CME Group’s non display licensing FAQ is useful here because it frames machine, system, process and calculation-based usage as a licensing category that must be understood and classified. (cmegroup.com)
NYSE’s Non-Display Use Policy similarly treats non display access, processing and consumption as a distinct policy and fee category. (nyse.com)
Research on MCP production deployment also notes that production environments require infrastructure level mechanisms such as identity propagation, observability and structured error handling. (arxiv.org)
The implication is clear: auditability cannot be treated as an afterthought. In a machine use environment, auditability becomes an infrastructure requirement.
6. Market data licensing is becoming an infrastructure function
Machine consumption changes the role of licensing.
It is no longer only a legal, procurement or vendor management issue. It is becoming an infrastructure function that sits across data architecture, entitlement, observability, metadata, usage controls, audit logging and governance.
In the next phase of market data management, firms will need to do more than review contracts. They will need to operationalize licensing rules inside their systems.
That means building the ability to:
Classify machine use and non-display use clearly.
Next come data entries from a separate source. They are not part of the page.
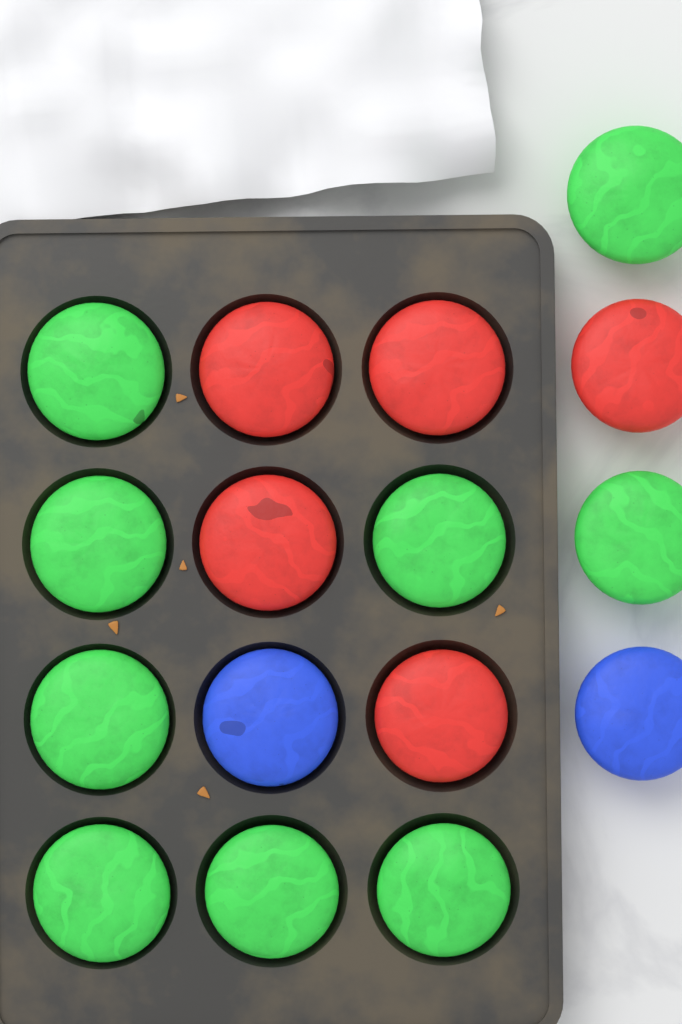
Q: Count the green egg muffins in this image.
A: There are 9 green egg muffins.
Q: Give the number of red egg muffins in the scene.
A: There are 5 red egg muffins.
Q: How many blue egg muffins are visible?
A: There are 2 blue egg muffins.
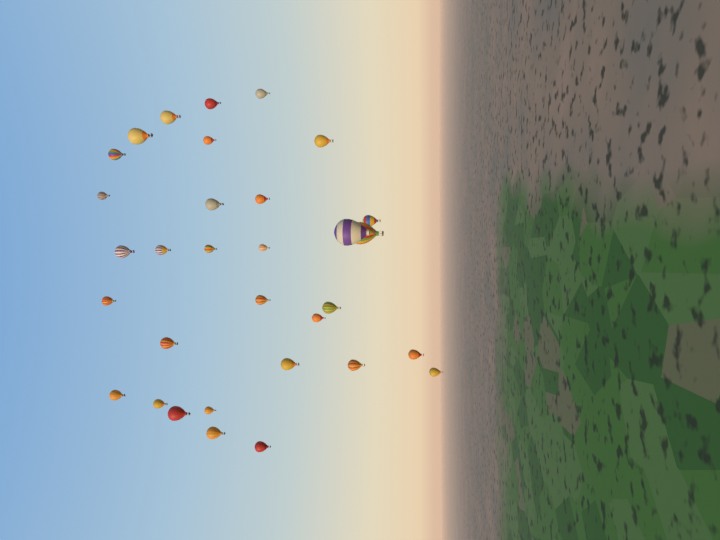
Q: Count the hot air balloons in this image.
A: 32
Manage entitlement not only for people, but also for agents, applications and workflows.
Track how data moves across systems and where derived outputs are created.
Connect usage rights with technical controls.
Treat audit readiness as part of everyday governance rather than as a periodic remediation exercise.
This is the deeper shift behind machine consumption. The industry is not simply moving from human users to automated users. It is moving from licensing as a commercial agreement to licensing as a control layer.
In the era of AI, the future of market data licensing will not be defined only by who can see the data. It will be defined by which machines can use it, for what purpose, under which controls and with what proof.